▸ Bounding box prediction data:
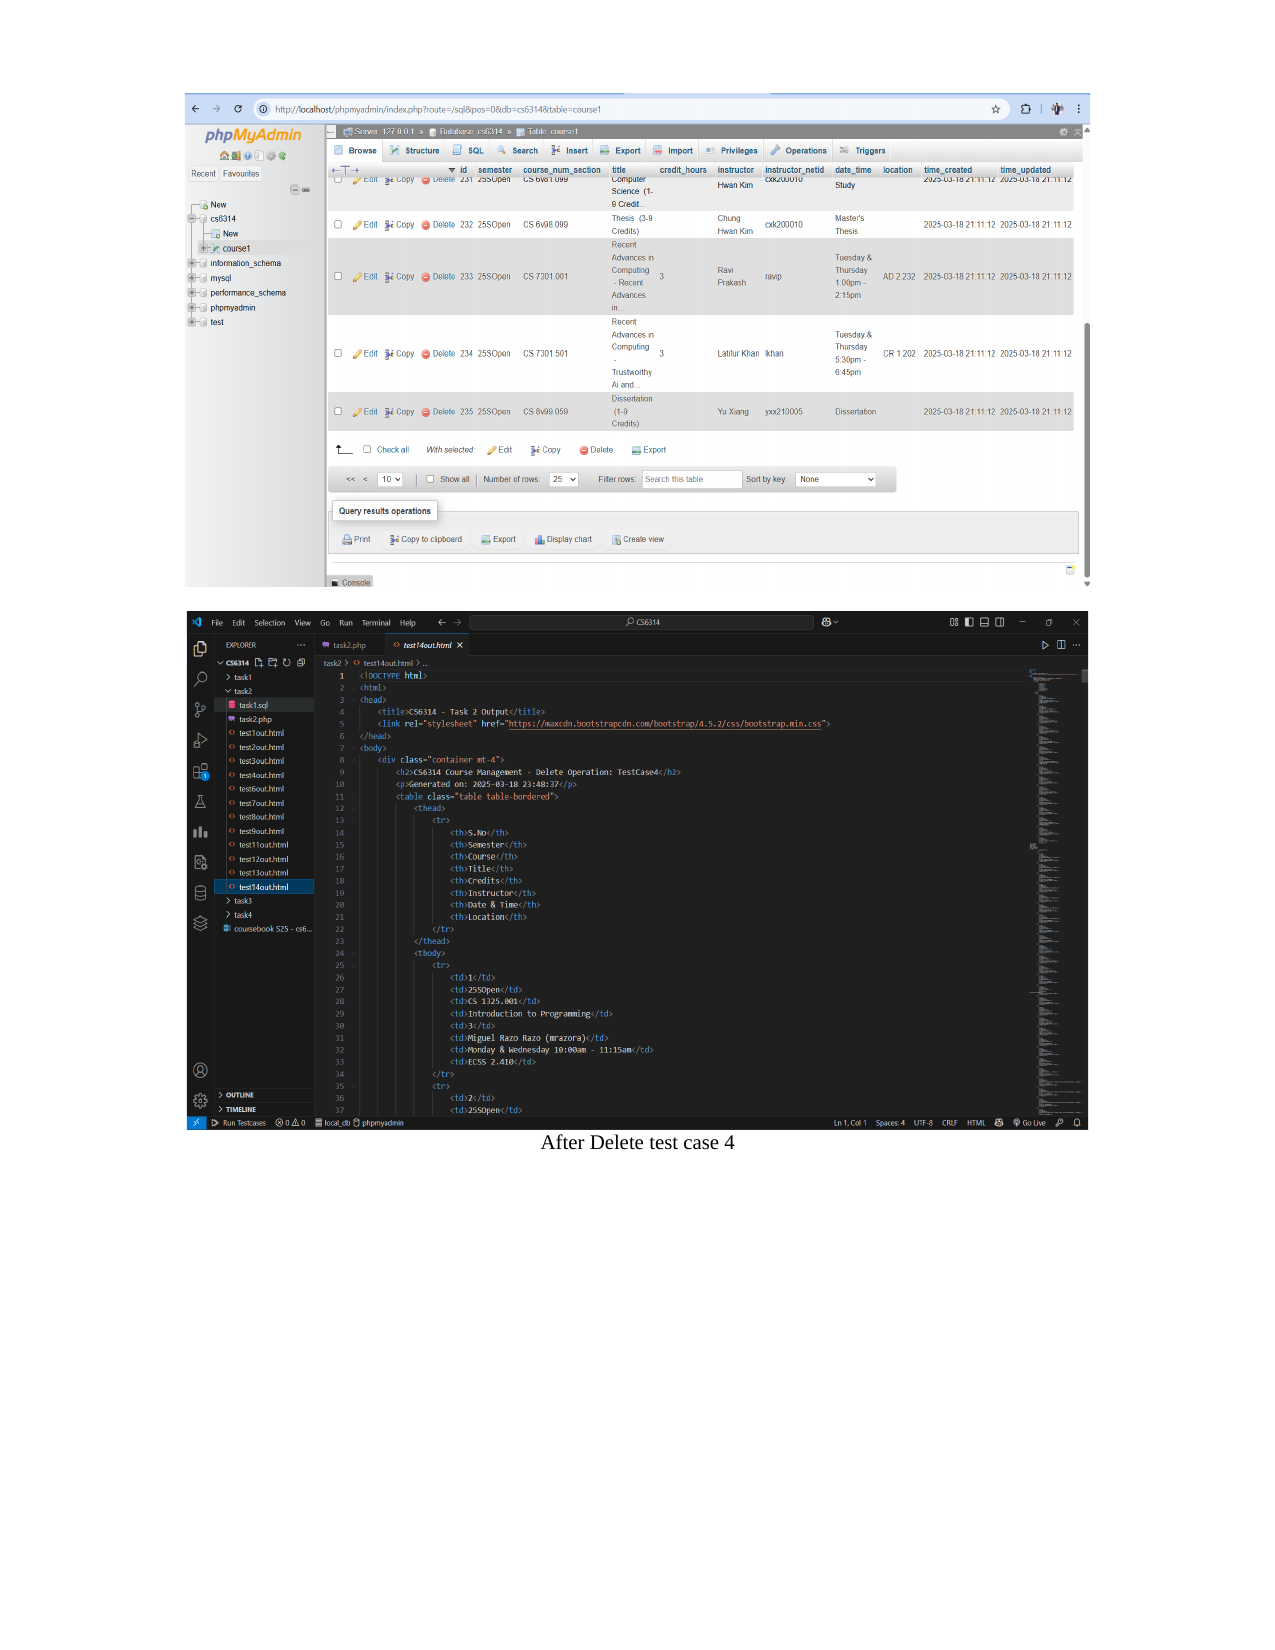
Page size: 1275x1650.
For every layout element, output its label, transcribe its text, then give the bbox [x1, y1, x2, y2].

picture [186, 611, 1089, 1130]
picture [184, 93, 1091, 587]
text After Delete test case 4 [150, 1130, 1125, 1154]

▸ Task requirements: Could you restate the entries word for word, skipping any pictures?

▸ Response below:
Page size: 1275x1650.
For every layout element, output its label, transcribe its text, then give the bbox [x1, y1, x2, y2].

picture [186, 611, 1089, 1130]
picture [184, 93, 1091, 587]
text After Delete test case 4 [150, 1130, 1125, 1154]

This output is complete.